◆ About this exercise ◆
For the entries that follow, report how many lines include the word "https" and add nothing.
(Beginning of Given records)
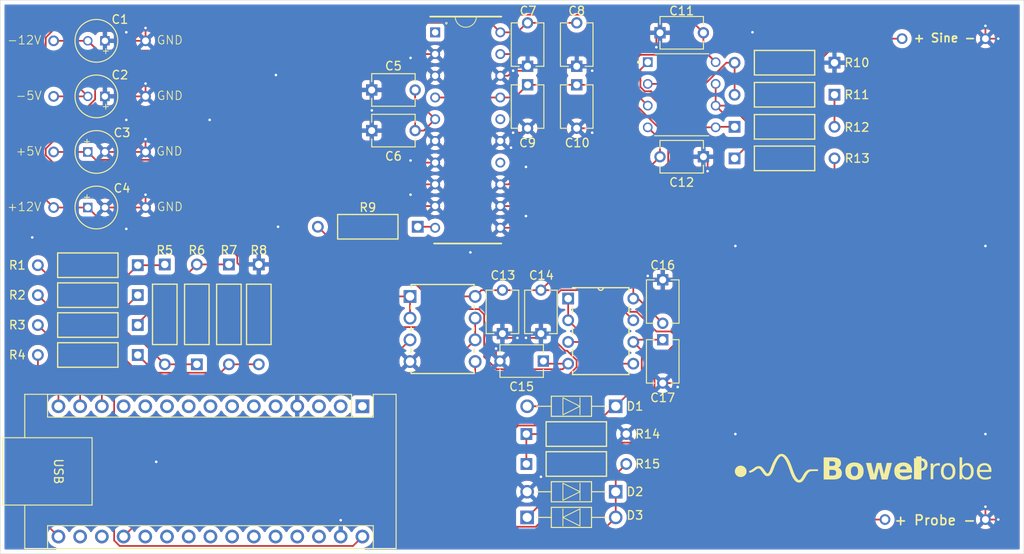
<source format=kicad_pcb>
(kicad_pcb
	(version 20241229)
	(generator "pcbnew")
	(generator_version "9.0")
	(general
		(thickness 1.6)
		(legacy_teardrops no)
	)
	(paper "A4")
	(layers
		(0 "F.Cu" signal)
		(2 "B.Cu" signal)
		(9 "F.Adhes" user "F.Adhesive")
		(11 "B.Adhes" user "B.Adhesive")
		(13 "F.Paste" user)
		(15 "B.Paste" user)
		(5 "F.SilkS" user "F.Silkscreen")
		(7 "B.SilkS" user "B.Silkscreen")
		(1 "F.Mask" user)
		(3 "B.Mask" user)
		(17 "Dwgs.User" user "User.Drawings")
		(19 "Cmts.User" user "User.Comments")
		(21 "Eco1.User" user "User.Eco1")
		(23 "Eco2.User" user "User.Eco2")
		(25 "Edge.Cuts" user)
		(27 "Margin" user)
		(31 "F.CrtYd" user "F.Courtyard")
		(29 "B.CrtYd" user "B.Courtyard")
		(35 "F.Fab" user)
		(33 "B.Fab" user)
		(39 "User.1" user)
		(41 "User.2" user)
		(43 "User.3" user)
		(45 "User.4" user)
	)
	(setup
		(pad_to_mask_clearance 0)
		(allow_soldermask_bridges_in_footprints no)
		(tenting front back)
		(pcbplotparams
			(layerselection 0x00000000_00000000_55555555_5755f5ff)
			(plot_on_all_layers_selection 0x00000000_00000000_00000000_00000000)
			(disableapertmacros no)
			(usegerberextensions no)
			(usegerberattributes yes)
			(usegerberadvancedattributes yes)
			(creategerberjobfile yes)
			(dashed_line_dash_ratio 12.000000)
			(dashed_line_gap_ratio 3.000000)
			(svgprecision 4)
			(plotframeref no)
			(mode 1)
			(useauxorigin no)
			(hpglpennumber 1)
			(hpglpenspeed 20)
			(hpglpendiameter 15.000000)
			(pdf_front_fp_property_popups yes)
			(pdf_back_fp_property_popups yes)
			(pdf_metadata yes)
			(pdf_single_document no)
			(dxfpolygonmode yes)
			(dxfimperialunits yes)
			(dxfusepcbnewfont yes)
			(psnegative no)
			(psa4output no)
			(plot_black_and_white yes)
			(sketchpadsonfab no)
			(plotpadnumbers no)
			(hidednponfab no)
			(sketchdnponfab yes)
			(crossoutdnponfab yes)
			(subtractmaskfromsilk no)
			(outputformat 1)
			(mirror no)
			(drillshape 1)
			(scaleselection 1)
			(outputdirectory "")
		)
	)
	(net 0 "")
	(net 1 "unconnected-(A1-D3-Pad6)")
	(net 2 "unconnected-(A1-A5-Pad24)")
	(net 3 "unconnected-(A1-~{RESET}-Pad3)")
	(net 4 "unconnected-(A1-A4-Pad23)")
	(net 5 "unconnected-(A1-D1{slash}TX-Pad1)")
	(net 6 "Net-(A1-A0)")
	(net 7 "unconnected-(A1-D9-Pad12)")
	(net 8 "unconnected-(A1-D4-Pad7)")
	(net 9 "unconnected-(A1-D2-Pad5)")
	(net 10 "Net-(A1-D11)")
	(net 11 "unconnected-(A1-A7-Pad26)")
	(net 12 "unconnected-(A1-D5-Pad8)")
	(net 13 "unconnected-(A1-A6-Pad25)")
	(net 14 "Net-(A1-D13)")
	(net 15 "GND")
	(net 16 "unconnected-(A1-D6-Pad9)")
	(net 17 "unconnected-(A1-D8-Pad11)")
	(net 18 "unconnected-(A1-A2-Pad21)")
	(net 19 "unconnected-(A1-A3-Pad22)")
	(net 20 "unconnected-(A1-D7-Pad10)")
	(net 21 "unconnected-(A1-3V3-Pad17)")
	(net 22 "unconnected-(A1-D0{slash}RX-Pad2)")
	(net 23 "Net-(A1-VIN)")
	(net 24 "unconnected-(A1-A1-Pad20)")
	(net 25 "unconnected-(A1-+5V-Pad27)")
	(net 26 "unconnected-(A1-~{RESET}-Pad28)")
	(net 27 "Net-(A1-D12)")
	(net 28 "Net-(A1-D10)")
	(net 29 "unconnected-(A1-AREF-Pad18)")
	(net 30 "Net-(D1-K)")
	(net 31 "Net-(U1-COSC)")
	(net 32 "Net-(D3-K)")
	(net 33 "Net-(J2-Pin_1)")
	(net 34 "Net-(J5-Pin_1)")
	(net 35 "Net-(D1-A)")
	(net 36 "Net-(D2-K)")
	(net 37 "Net-(J10-Pin_1)")
	(net 38 "Net-(J12-Pin_1)")
	(net 39 "Net-(U1-IIN)")
	(net 40 "Net-(R1-Pad1)")
	(net 41 "Net-(R4-Pad1)")
	(net 42 "Net-(R2-Pad1)")
	(net 43 "Net-(R3-Pad1)")
	(net 44 "Net-(R9-Pad2)")
	(net 45 "Net-(R11-Pad1)")
	(net 46 "Net-(U2-+IN_B)")
	(net 47 "Net-(U2--IN_A)")
	(net 48 "unconnected-(U1-SYNC-Pad14)")
	(net 49 "Net-(U1-OUT)")
	(net 50 "unconnected-(U1-DV+-Pad16)")
	(net 51 "unconnected-(U1-REF-Pad1)")
	(net 52 "Net-(U4-1IN-)")
	(footprint "BowelProbe:Capacitor-10n" (layer "F.Cu") (at 149.75 70.96 90))
	(footprint "BowelProbe:CT3149-2" (layer "F.Cu") (at 97.25 39.25))
	(footprint "BowelProbe:CT3149-0" (layer "F.Cu") (at 108 52.25))
	(footprint "BowelProbe:Resistor-20k" (layer "F.Cu") (at 139.842 61 180))
	(footprint "BowelProbe:Capacitor-10u" (layer "F.Cu") (at 102.25 45.75 180))
	(footprint "BowelProbe:CT3149-5" (layer "F.Cu") (at 194.5 95.25))
	(footprint "BowelProbe:Resistor-20k" (layer "F.Cu") (at 107.092 72.5 180))
	(footprint "BowelProbe:Capacitor-10n" (layer "F.Cu") (at 152.69 39.69 90))
	(footprint "BowelProbe:1N5817" (layer "F.Cu") (at 157.82 92 180))
	(footprint "BowelProbe:Resistor-20k" (layer "F.Cu") (at 121.25 65.408 -90))
	(footprint "BowelProbe:Resistor-20k" (layer "F.Cu") (at 107.092 76 180))
	(footprint "BowelProbe:PDIP8_300MC_MCH" (layer "F.Cu") (at 138.94 69.15))
	(footprint "BowelProbe:Resistor-20k" (layer "F.Cu") (at 107.092 69 180))
	(footprint "BowelProbe:Capacitor-10n" (layer "F.Cu") (at 137 45))
	(footprint "BowelProbe:DIP794W45P254L959H508Q8" (layer "F.Cu") (at 170.72 45.56))
	(footprint "BowelProbe:MAX038CPP" (layer "F.Cu") (at 145.69 49.69))
	(footprint "Module:Arduino_Nano" (layer "F.Cu") (at 133.37 82 -90))
	(footprint "BowelProbe:Resistor-20k" (layer "F.Cu") (at 117.75 65.408 -90))
	(footprint "BowelProbe:Resistor-20k" (layer "F.Cu") (at 188.592 41.81 180))
	(footprint "BowelProbe:Capacitor-10n" (layer "F.Cu") (at 158.44 39.69 90))
	(footprint "BowelProbe:CT3149-0" (layer "F.Cu") (at 108 39.25))
	(footprint "BowelProbe:CT3149-0" (layer "F.Cu") (at 108 58.75))
	(footprint "BowelProbe:Resistor-20k" (layer "F.Cu") (at 107.092 65.5 180))
	(footprint "BowelProbe:Capacitor-10n" (layer "F.Cu") (at 170.72 52.81 180))
	(footprint "BowelProbe:Resistor-20k" (layer "F.Cu") (at 114 77.092 90))
	(footprint "BowelProbe:Capacitor-10n" (layer "F.Cu") (at 154.25 70.96 90))
	(footprint "BowelProbe:Capacitor-10n" (layer "F.Cu") (at 170.72 38.31))
	(footprint "BowelProbe:Capacitor-10u" (layer "F.Cu") (at 102.25 52.25))
	(footprint "BowelProbe:Resistor-20k" (layer "F.Cu") (at 176.908 53))
	(footprint "BowelProbe:CT3149-5" (layer "F.Cu") (at 206.25 95.25))
	(footprint "BowelProbe:CT3149-0" (layer "F.Cu") (at 196.5 39 90))
	(footprint "BowelProbe:Capacitor-10n" (layer "F.Cu") (at 168.5 69.75 -90))
	(footprint "BowelProbe:CT3149-0" (layer "F.Cu") (at 206.25 39 90))
	(footprint "BowelProbe:Capacitor-10u" (layer "F.Cu") (at 102.25 58.75))
	(footprint "BowelProbe:Capacitor-10n" (layer "F.Cu") (at 152.69 46.94 -90))
	(footprint "BowelProbe:Capacitor-10n" (layer "F.Cu") (at 152 76.71 180))
	(footprint "BowelProbe:Capacitor-10n"
		(layer "F.Cu")
		(uuid "ad2aa062-21fa-4c1d-ab08-65d8f6c4e007")
		(at 158.44 46.94 -90)
		(property "Reference" "C10"
			(at 4.25 -0.06 180)
			(layer "F.SilkS")
			(uuid "707bc2cf-234a-44e7-b803-a20db829325a")
			(effects
				(font
					(size 1 1)
					(thickness 0.15)
				)
			)
		)
		(property "Value" "1u"
			(at 11.156 3.79 90)
			(layer "F.Fab")
			(hide yes)
			(uuid "28561ab0-9264-4bc2-8403-ea77b4a661ad")
			(effects
				(font
					(size 1 1)
					(thickness 0.15)
				)
			)
		)
		(property "Datasheet" "https://yageogroup.com/content/datasheet/asset/file/KEM_C1051_GOLDMAX_Z5U"
			(at 0 0 90)
			(layer "F.Fab")
			(hide yes)
			(uuid "d2c488c1-dd60-4d85-a5a3-791ca77e83cc")
			(effects
				(font
					(size 1.27 1.27)
					(thickness 0.15)
				)
			)
		)
		(property "Description" "Unpolarized capacitor, small symbol"
			(at 0 0 90)
			(layer "F.Fab")
			(hide yes)
			(uuid "d7e92d45-dc79-42fb-9999-139f82e96a99")
			(effects
				(font
					(size 1.27 1.27)
					(thickness 0.15)
				)
			)
		)
		(property "Order" "https://www.digikey.com/en/products/detail/kemet/C330C105M5U5TA/818166"
			(at 0 0 270)
			(unlocked yes)
			(layer "F.Fab")
			(hide yes)
			(uuid "bff15de5-fe80-4fdb-bd9a-ac3b963ff29c")
			(effects
				(font
					(size 1 1)
					(thickness 0.15)
				)
			)
		)
		(property ki_fp_filters "C_*")
		(path "/68a7db57-032f-468c-88c7-491a0ef0d059")
		(sheetname "/")
		(sheetfile "bowelProbe.kicad_sch")
		(attr through_hole)
		(fp_line
			(start -2.54 1.905)
			(end -2.54 0.979)
			(stroke
				(width 0.127)
				(type solid)
			)
			(layer "F.SilkS")
			(uuid "7071a31f-0ade-40e3-bbf5-159b6610f620")
		)
		(fp_line
			(start 2.54 1.905)
			(end -2.54 1.905)
			(stroke
				(width 0.127)
				(type solid)
			)
			(layer "F.SilkS")
			(uuid "d19a890b-f721-4fd8-abd5-b42abee39244")
		)
		(fp_line
			(start 2.54 1.905)
			(end 2.54 0.979)
			(stroke
				(width 0.127)
				(type solid)
			)
			(layer "F.SilkS")
			(uuid "01c8e4a3-fd0a-48a1-8ad5-ffc60b522100")
		)
		(fp_line
			(start -2.54 -0.979)
			(end -2.54 -1.905)
			(stroke
				(width 0.127)
				(type solid)
			)
			(layer "F.SilkS")
			(uuid "611f69f1-6378-45a3-826f-027863827899")
		)
		(fp_line
			(start -2.54 -1.905)
			(end 2.54 -1.905)
			(stroke
				(width 0.127)
				(type solid)
			)
			(layer "F.SilkS")
			(uuid "d39b4104-8bc1-4a17-9dbb-2581e567af33")
		)
		(fp_line
			(start 2.54 -1.905)
			(end 2.54 -0.97
... [591636 chars truncated]
</source>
(End of Given records)
◆ Solved problem ◆
2